College of Staten Island Computer Science undergraduate student Maxim Voyevoda recently took top honors at the 2023 CUNY Research Scholars Program (CRSP) Symposium held at Laguardia Community College. Mentored by Professor Sos Agaian, Voyevoda’s presentation, entitled Image Encryption via Bit-Plane Decomposition and Pixel Scrambling, focuses on privacy encryption of photos, and won the CRSP’s Best Presentation Award.
The CRSP funds year-long research experiences for associate’s-degree students at all seven CUNY community colleges and three comprehensive schools, including the College of Staten Island. The goal of the program is to encourage undergraduate participation in authentic research and to increase persistence in STEM disciplines. Voyevoda, a rising junior and Computer Science major, proposed a project that offers a solution to image encryption that was not only effective at producing an untraceable image but also ensured zero information loss throughout the process.
“I am very proud of this achievement but more than anything am surprised,” Voyevoda said. “I was told that the key to me winning this award was my ability to break down such an advanced computer science concept into basic layman’s terms. I love teaching and tutoring people on difficult topics, so being awarded for my ability to do so effectively was a very fulfilling thing for me.”
Each year the CRSP conducts its symposium to showcase the outstanding research done by those in the STEM disciplines. This year, more than 100 presentations were made over a broad spectrum of topics, with Voyevoda receiving one of the top honors given post-event, and the only award given for Best Presentation. Voyevoda has been working on his program since February alongside Dr. Agaian, and CSI CRSP Coordinator Maria Ivanova. He admits that the project was one of the toughest he has faced, especially given his rigorous class schedule that included a Data Structures course, two Math courses, and a CodePath Web Development course.

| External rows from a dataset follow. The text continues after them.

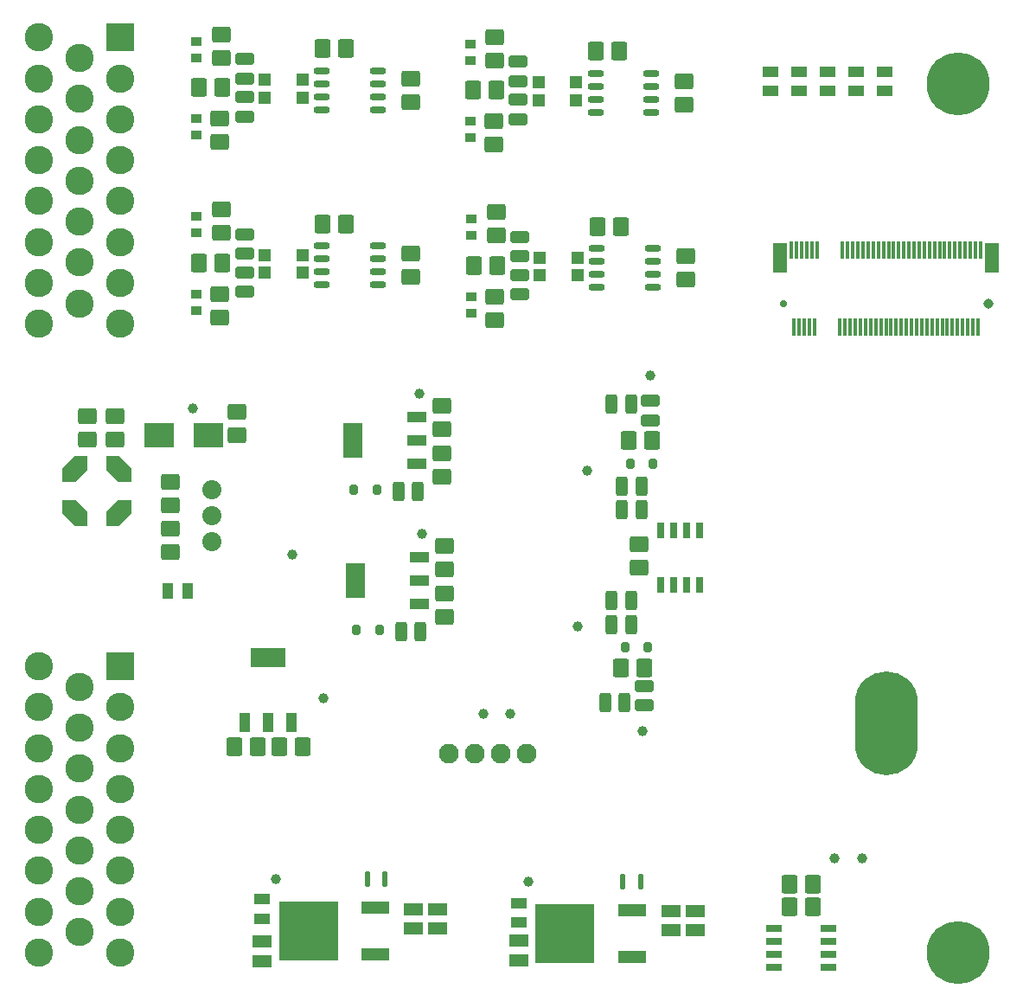
<source format=gts>
G04*
G04 #@! TF.GenerationSoftware,Altium Limited,Altium Designer,24.1.2 (44)*
G04*
G04 Layer_Color=8388736*
%FSLAX44Y44*%
%MOMM*%
G71*
G04*
G04 #@! TF.SameCoordinates,51AA683D-CA4B-47C4-9456-8286C0F4AF48*
G04*
G04*
G04 #@! TF.FilePolarity,Negative*
G04*
G01*
G75*
G04:AMPARAMS|DCode=39|XSize=0.5mm|YSize=0.5mm|CornerRadius=0.0875mm|HoleSize=0mm|Usage=FLASHONLY|Rotation=90.000|XOffset=0mm|YOffset=0mm|HoleType=Round|Shape=RoundedRectangle|*
%AMROUNDEDRECTD39*
21,1,0.5000,0.3250,0,0,90.0*
21,1,0.3250,0.5000,0,0,90.0*
1,1,0.1750,0.1625,0.1625*
1,1,0.1750,0.1625,-0.1625*
1,1,0.1750,-0.1625,-0.1625*
1,1,0.1750,-0.1625,0.1625*
%
%ADD39ROUNDEDRECTD39*%
%ADD43R,0.8000X1.6500*%
%ADD44R,1.3500X2.9000*%
%ADD45R,0.4500X1.7000*%
%ADD46C,1.0000*%
%ADD47O,1.6000X0.7500*%
G04:AMPARAMS|DCode=48|XSize=1.55mm|YSize=1.85mm|CornerRadius=0.25mm|HoleSize=0mm|Usage=FLASHONLY|Rotation=90.000|XOffset=0mm|YOffset=0mm|HoleType=Round|Shape=RoundedRectangle|*
%AMROUNDEDRECTD48*
21,1,1.5500,1.3500,0,0,90.0*
21,1,1.0500,1.8500,0,0,90.0*
1,1,0.5000,0.6750,0.5250*
1,1,0.5000,0.6750,-0.5250*
1,1,0.5000,-0.6750,-0.5250*
1,1,0.5000,-0.6750,0.5250*
%
%ADD48ROUNDEDRECTD48*%
%ADD49R,3.4000X1.9000*%
%ADD50R,1.1000X1.9000*%
%ADD51R,1.9000X3.4000*%
%ADD52R,1.9000X1.1000*%
G04:AMPARAMS|DCode=53|XSize=1.15mm|YSize=1.85mm|CornerRadius=0.2mm|HoleSize=0mm|Usage=FLASHONLY|Rotation=0.000|XOffset=0mm|YOffset=0mm|HoleType=Round|Shape=RoundedRectangle|*
%AMROUNDEDRECTD53*
21,1,1.1500,1.4500,0,0,0.0*
21,1,0.7500,1.8500,0,0,0.0*
1,1,0.4000,0.3750,-0.7250*
1,1,0.4000,-0.3750,-0.7250*
1,1,0.4000,-0.3750,0.7250*
1,1,0.4000,0.3750,0.7250*
%
%ADD53ROUNDEDRECTD53*%
%ADD54R,2.9500X2.3500*%
G04:AMPARAMS|DCode=55|XSize=1.55mm|YSize=1.85mm|CornerRadius=0.25mm|HoleSize=0mm|Usage=FLASHONLY|Rotation=180.000|XOffset=0mm|YOffset=0mm|HoleType=Round|Shape=RoundedRectangle|*
%AMROUNDEDRECTD55*
21,1,1.5500,1.3500,0,0,180.0*
21,1,1.0500,1.8500,0,0,180.0*
1,1,0.5000,-0.5250,0.6750*
1,1,0.5000,0.5250,0.6750*
1,1,0.5000,0.5250,-0.6750*
1,1,0.5000,-0.5250,-0.6750*
%
%ADD55ROUNDEDRECTD55*%
G04:AMPARAMS|DCode=56|XSize=1.15mm|YSize=1.85mm|CornerRadius=0.2mm|HoleSize=0mm|Usage=FLASHONLY|Rotation=90.000|XOffset=0mm|YOffset=0mm|HoleType=Round|Shape=RoundedRectangle|*
%AMROUNDEDRECTD56*
21,1,1.1500,1.4500,0,0,90.0*
21,1,0.7500,1.8500,0,0,90.0*
1,1,0.4000,0.7250,0.3750*
1,1,0.4000,0.7250,-0.3750*
1,1,0.4000,-0.7250,-0.3750*
1,1,0.4000,-0.7250,0.3750*
%
%ADD56ROUNDEDRECTD56*%
G04:AMPARAMS|DCode=57|XSize=0.78mm|YSize=0.98mm|CornerRadius=0.1538mm|HoleSize=0mm|Usage=FLASHONLY|Rotation=0.000|XOffset=0mm|YOffset=0mm|HoleType=Round|Shape=RoundedRectangle|*
%AMROUNDEDRECTD57*
21,1,0.7800,0.6725,0,0,0.0*
21,1,0.4725,0.9800,0,0,0.0*
1,1,0.3075,0.2362,-0.3363*
1,1,0.3075,-0.2362,-0.3363*
1,1,0.3075,-0.2362,0.3363*
1,1,0.3075,0.2362,0.3363*
%
%ADD57ROUNDEDRECTD57*%
%ADD58R,1.5500X1.0500*%
%ADD59R,1.6500X0.8000*%
%ADD60R,1.8500X1.1500*%
%ADD61R,2.7500X1.2100*%
%ADD62R,5.8500X5.7820*%
%ADD63R,1.0500X1.5500*%
%ADD64R,1.0500X0.8500*%
%ADD65R,1.1500X1.3000*%
%ADD66C,0.9750*%
%ADD67C,0.7250*%
%ADD68O,6.1500X10.1500*%
%ADD69C,1.8750*%
%ADD70R,2.7750X2.7750*%
%ADD71C,2.7750*%
%ADD72C,1.9400*%
%ADD73C,6.1500*%
%ADD74C,0.6500*%
G36*
X23116Y429876D02*
Y442540D01*
X36530D01*
X48116Y430954D01*
Y417540D01*
X35452D01*
X23116Y429876D01*
D02*
G37*
G36*
Y473204D02*
X35452Y485540D01*
X48116D01*
Y472126D01*
X36530Y460540D01*
X23116D01*
Y473204D01*
D02*
G37*
G36*
X66116Y430954D02*
X77702Y442540D01*
X91116D01*
Y429876D01*
X78780Y417540D01*
X66116D01*
Y430954D01*
D02*
G37*
G36*
Y472126D02*
Y485540D01*
X78780D01*
X91116Y473204D01*
Y460540D01*
X77702D01*
X66116Y472126D01*
D02*
G37*
G36*
X319956Y66800D02*
Y76800D01*
X324956D01*
Y66800D01*
X319956D01*
D02*
G37*
G36*
X336466Y66640D02*
Y76640D01*
X341466D01*
Y66640D01*
X336466D01*
D02*
G37*
G36*
X569517Y64180D02*
Y74180D01*
X574517D01*
Y64180D01*
X569517D01*
D02*
G37*
G36*
X587297D02*
Y74180D01*
X592297D01*
Y64180D01*
X587297D01*
D02*
G37*
D39*
X338966Y76640D02*
D03*
Y66640D02*
D03*
X322456Y76800D02*
D03*
Y66800D02*
D03*
X589797Y74180D02*
D03*
Y64180D02*
D03*
X572017Y74180D02*
D03*
Y64180D02*
D03*
D43*
X609450Y413500D02*
D03*
X622150D02*
D03*
X634850D02*
D03*
X647550D02*
D03*
Y359500D02*
D03*
X634850D02*
D03*
X622150D02*
D03*
X609450D02*
D03*
D44*
X933246Y679920D02*
D03*
X726246D02*
D03*
D45*
X922246Y687670D02*
D03*
X919746Y612170D02*
D03*
X917246Y687670D02*
D03*
X914746Y612170D02*
D03*
X912246Y687670D02*
D03*
X909746Y612170D02*
D03*
X907246Y687670D02*
D03*
X904746Y612170D02*
D03*
X902246Y687670D02*
D03*
X899746Y612170D02*
D03*
X897246Y687670D02*
D03*
X894746Y612170D02*
D03*
X892246Y687670D02*
D03*
X889746Y612170D02*
D03*
X887246Y687670D02*
D03*
X884746Y612170D02*
D03*
X882246Y687670D02*
D03*
X879746Y612170D02*
D03*
X877246Y687670D02*
D03*
X874746Y612170D02*
D03*
X872246Y687670D02*
D03*
X869746Y612170D02*
D03*
X867246Y687670D02*
D03*
X864746Y612170D02*
D03*
X862246Y687670D02*
D03*
X859746Y612170D02*
D03*
X857246Y687670D02*
D03*
X854746Y612170D02*
D03*
X852246Y687670D02*
D03*
X849746Y612170D02*
D03*
X847246Y687670D02*
D03*
X844746Y612170D02*
D03*
X842246Y687670D02*
D03*
X839746Y612170D02*
D03*
X837246Y687670D02*
D03*
X834746Y612170D02*
D03*
X832246Y687670D02*
D03*
X829746Y612170D02*
D03*
X827246Y687670D02*
D03*
X824746Y612170D02*
D03*
X822246Y687670D02*
D03*
X819746Y612170D02*
D03*
X817246Y687670D02*
D03*
X814746Y612170D02*
D03*
X812246Y687670D02*
D03*
X809746Y612170D02*
D03*
X807246Y687670D02*
D03*
X804746Y612170D02*
D03*
X802246Y687670D02*
D03*
X799746Y612170D02*
D03*
X797246Y687670D02*
D03*
X794746Y612170D02*
D03*
X792246Y687670D02*
D03*
X789746Y612170D02*
D03*
X787246Y687670D02*
D03*
X784746Y612170D02*
D03*
X762246Y687670D02*
D03*
X759746Y612170D02*
D03*
X757246Y687670D02*
D03*
X754746Y612170D02*
D03*
X752246Y687670D02*
D03*
X749746Y612170D02*
D03*
X747246Y687670D02*
D03*
X744746Y612170D02*
D03*
X742246Y687670D02*
D03*
X739746Y612170D02*
D03*
X737246Y687670D02*
D03*
D46*
X537086Y471770D02*
D03*
X461576Y233630D02*
D03*
X435826Y233380D02*
D03*
X151006Y532730D02*
D03*
X599316Y564480D02*
D03*
X528196Y319370D02*
D03*
X591696Y216500D02*
D03*
X779656Y92040D02*
D03*
X806326D02*
D03*
X479936Y69180D02*
D03*
X232286Y71720D02*
D03*
X248500Y389250D02*
D03*
X375796Y409540D02*
D03*
X373256Y546700D02*
D03*
X278826Y248630D02*
D03*
D47*
X601166Y650840D02*
D03*
Y663540D02*
D03*
Y676240D02*
D03*
Y688940D02*
D03*
X546666Y650840D02*
D03*
Y663540D02*
D03*
Y676240D02*
D03*
Y688940D02*
D03*
X277426Y862930D02*
D03*
Y850230D02*
D03*
Y837530D02*
D03*
Y824830D02*
D03*
X331926Y862930D02*
D03*
Y850230D02*
D03*
Y837530D02*
D03*
Y824830D02*
D03*
X545396Y860390D02*
D03*
Y847690D02*
D03*
Y834990D02*
D03*
Y822290D02*
D03*
X599896Y860390D02*
D03*
Y847690D02*
D03*
Y834990D02*
D03*
Y822290D02*
D03*
X277426Y691480D02*
D03*
Y678780D02*
D03*
Y666080D02*
D03*
Y653380D02*
D03*
X331926Y691480D02*
D03*
Y678780D02*
D03*
Y666080D02*
D03*
Y653380D02*
D03*
D48*
X632336Y829910D02*
D03*
Y852770D02*
D03*
X588250Y399180D02*
D03*
Y376320D02*
D03*
X194186Y506060D02*
D03*
Y528920D02*
D03*
X48136Y502250D02*
D03*
Y525110D02*
D03*
X74806Y502250D02*
D03*
Y525110D02*
D03*
X129416Y391760D02*
D03*
Y414620D02*
D03*
Y460340D02*
D03*
Y437480D02*
D03*
X633606Y681320D02*
D03*
Y658460D02*
D03*
X448186Y724500D02*
D03*
Y701640D02*
D03*
X446916Y641950D02*
D03*
Y619090D02*
D03*
X364366Y683860D02*
D03*
Y661000D02*
D03*
X446916Y895950D02*
D03*
Y873090D02*
D03*
X445646Y813400D02*
D03*
Y790540D02*
D03*
X178946Y727040D02*
D03*
Y704180D02*
D03*
X177676Y644490D02*
D03*
Y621630D02*
D03*
Y815940D02*
D03*
Y793080D02*
D03*
X178946Y898490D02*
D03*
Y875630D02*
D03*
X364366Y855310D02*
D03*
Y832450D02*
D03*
X397386Y375250D02*
D03*
Y398110D02*
D03*
Y351120D02*
D03*
Y328260D02*
D03*
X394846Y488280D02*
D03*
Y465420D02*
D03*
Y512410D02*
D03*
Y535270D02*
D03*
D49*
X224666Y288390D02*
D03*
D50*
X247666Y225390D02*
D03*
X224666D02*
D03*
X201666D02*
D03*
D51*
X307466Y500980D02*
D03*
X310006Y363820D02*
D03*
D52*
X370466Y523980D02*
D03*
Y500980D02*
D03*
Y477980D02*
D03*
X373006Y386820D02*
D03*
Y363820D02*
D03*
Y340820D02*
D03*
D53*
X554916Y244440D02*
D03*
X573916D02*
D03*
X561266Y536540D02*
D03*
X580266D02*
D03*
X571376Y456530D02*
D03*
X590376D02*
D03*
X571426Y433670D02*
D03*
X590426D02*
D03*
X580266Y344770D02*
D03*
X561266D02*
D03*
Y320640D02*
D03*
X580266D02*
D03*
X373866Y314290D02*
D03*
X354866D02*
D03*
X371326Y451450D02*
D03*
X352326D02*
D03*
D54*
X118116Y506060D02*
D03*
X166116D02*
D03*
D55*
X735206Y45050D02*
D03*
X758066D02*
D03*
X735206Y66640D02*
D03*
X758066D02*
D03*
X577726Y500980D02*
D03*
X600586D02*
D03*
X570106Y278730D02*
D03*
X592966D02*
D03*
X214506Y201260D02*
D03*
X191646D02*
D03*
X236096D02*
D03*
X258956D02*
D03*
X547246Y710530D02*
D03*
X570106D02*
D03*
X426596Y672430D02*
D03*
X449456D02*
D03*
X278006Y713070D02*
D03*
X300866D02*
D03*
X425326Y843880D02*
D03*
X448186D02*
D03*
X545976Y881980D02*
D03*
X568836D02*
D03*
X157356Y674970D02*
D03*
X180216D02*
D03*
X157356Y846420D02*
D03*
X180216D02*
D03*
X278006Y884520D02*
D03*
X300866D02*
D03*
D56*
X599316Y520690D02*
D03*
Y539690D02*
D03*
X592966Y241950D02*
D03*
Y260950D02*
D03*
X471046Y700320D02*
D03*
Y681320D02*
D03*
Y662880D02*
D03*
Y643880D02*
D03*
X469776Y871770D02*
D03*
Y852770D02*
D03*
Y834330D02*
D03*
Y815330D02*
D03*
X201806Y702860D02*
D03*
Y683860D02*
D03*
Y665420D02*
D03*
Y646420D02*
D03*
Y836870D02*
D03*
Y817870D02*
D03*
Y874310D02*
D03*
Y855310D02*
D03*
D57*
X601856Y478120D02*
D03*
X579556D02*
D03*
X596776Y299050D02*
D03*
X574476D02*
D03*
X333606Y315560D02*
D03*
X311306D02*
D03*
X331066Y452720D02*
D03*
X308766D02*
D03*
D58*
X828126Y862180D02*
D03*
Y843180D02*
D03*
X800186Y862180D02*
D03*
Y843180D02*
D03*
X772246Y862180D02*
D03*
Y843180D02*
D03*
X744306Y862180D02*
D03*
Y843180D02*
D03*
X716366Y862180D02*
D03*
Y843180D02*
D03*
X470417Y29200D02*
D03*
Y48200D02*
D03*
X218636Y33010D02*
D03*
Y52010D02*
D03*
D59*
X773636Y-14640D02*
D03*
Y-1940D02*
D03*
Y10760D02*
D03*
Y23460D02*
D03*
X719636D02*
D03*
Y10760D02*
D03*
Y-1940D02*
D03*
Y-14640D02*
D03*
D60*
X643137Y21580D02*
D03*
Y40580D02*
D03*
X619007Y21580D02*
D03*
Y40580D02*
D03*
X470417Y-7630D02*
D03*
Y11370D02*
D03*
X391036Y42510D02*
D03*
Y23510D02*
D03*
X219191Y-8290D02*
D03*
Y10710D02*
D03*
X366906Y23510D02*
D03*
Y42510D02*
D03*
D61*
X580996Y-4480D02*
D03*
Y41240D02*
D03*
X330076Y-1940D02*
D03*
Y43780D02*
D03*
D62*
X515496Y18380D02*
D03*
X264576Y20920D02*
D03*
D63*
X126876Y353660D02*
D03*
X145876D02*
D03*
D64*
X424056Y701640D02*
D03*
Y717640D02*
D03*
X422786Y873090D02*
D03*
Y889090D02*
D03*
X154816Y875630D02*
D03*
Y891630D02*
D03*
Y704180D02*
D03*
Y720180D02*
D03*
X424056Y625950D02*
D03*
Y641950D02*
D03*
X154816Y628490D02*
D03*
Y644490D02*
D03*
X422786Y797400D02*
D03*
Y813400D02*
D03*
X154816Y799940D02*
D03*
Y815940D02*
D03*
D65*
X527546Y662510D02*
D03*
X490746D02*
D03*
Y679810D02*
D03*
X527546D02*
D03*
X526276Y833960D02*
D03*
X489476D02*
D03*
Y851260D02*
D03*
X526276D02*
D03*
X258306Y665050D02*
D03*
X221506D02*
D03*
Y682350D02*
D03*
X258306D02*
D03*
Y836500D02*
D03*
X221506D02*
D03*
Y853800D02*
D03*
X258306D02*
D03*
D66*
X929746Y634920D02*
D03*
D67*
X729746D02*
D03*
D68*
X829746Y224710D02*
D03*
D69*
X170056Y401920D02*
D03*
Y427320D02*
D03*
Y452720D02*
D03*
D70*
X80000Y895290D02*
D03*
Y280000D02*
D03*
D71*
Y615290D02*
D03*
X40000Y875290D02*
D03*
Y635290D02*
D03*
X0Y895290D02*
D03*
Y615290D02*
D03*
X80000Y855290D02*
D03*
Y815290D02*
D03*
Y775290D02*
D03*
Y735290D02*
D03*
Y695290D02*
D03*
Y655290D02*
D03*
X40000Y835290D02*
D03*
Y795290D02*
D03*
Y755290D02*
D03*
Y715290D02*
D03*
Y675290D02*
D03*
X0Y855290D02*
D03*
Y815290D02*
D03*
Y775290D02*
D03*
Y735290D02*
D03*
Y695290D02*
D03*
Y655290D02*
D03*
X80000Y0D02*
D03*
X40000Y260000D02*
D03*
Y20000D02*
D03*
X0Y280000D02*
D03*
Y0D02*
D03*
X80000Y240000D02*
D03*
Y200000D02*
D03*
Y160000D02*
D03*
Y120000D02*
D03*
Y80000D02*
D03*
Y40000D02*
D03*
X40000Y220000D02*
D03*
Y180000D02*
D03*
Y140000D02*
D03*
Y100000D02*
D03*
Y60000D02*
D03*
X0Y240000D02*
D03*
Y200000D02*
D03*
Y160000D02*
D03*
Y120000D02*
D03*
Y80000D02*
D03*
Y40000D02*
D03*
D72*
X452136Y195050D02*
D03*
X401336D02*
D03*
X477536D02*
D03*
X426736D02*
D03*
D73*
X900000Y0D02*
D03*
Y850000D02*
D03*
D74*
Y22860D02*
D03*
X883836Y16164D02*
D03*
X877140Y0D02*
D03*
X883836Y-16164D02*
D03*
X900000Y-22860D02*
D03*
X916164Y-16164D02*
D03*
X922860Y0D02*
D03*
X916164Y16164D02*
D03*
X900000Y872860D02*
D03*
X883836Y866164D02*
D03*
X877140Y850000D02*
D03*
X883836Y833836D02*
D03*
X900000Y827140D02*
D03*
X916164Y833836D02*
D03*
X922860Y850000D02*
D03*
X916164Y866164D02*
D03*
M02*

</source>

“Being presented with a task in the field of computer vision was very daunting to me, as I had zero experience with working with images prior,” he stated. “I had to take a step back, analyze what I knew at the time, and create a roadmap for how I was going to traverse the problem of image encryption. At the time, I was familiar with the Python programming language but did not know how to leverage it to process images. Despite this, I researched the necessary foundational theory behind digital image processing and over time, the concept of bit-plane decomposition became clearer.”
If that was not hard enough, Voyevoda battled a severe cold on the day of the presentation itself, contributing to the surprise of him winning top honors. “I had a severe cold that day and consequently had a miserable time speaking and I had to leave the event an hour early. I was astonished that I won Best Presentation, as I was congested, coughing, and dry-eyed up on the stage.”
Despite the rigor it took, Voyevoda is obviously thrilled to have gotten involved with the CRSP. “I first heard about CRSP within the discord server for CSI’s Hack-A-Project Club. I was very eager to supplement my studies with some additional work related to my major and so when I discovered that CRSP offers paid undergraduate research opportunities, I was very excited to apply. I am very glad that I did.
Although he is still exploring several different fields within the world of software engineering, Voyevoda is quite passionate about Web development and cybersecurity, hence his research project dealing with image encryption. He hopes to continue to pursue that path potentially into a career in cybersecurity.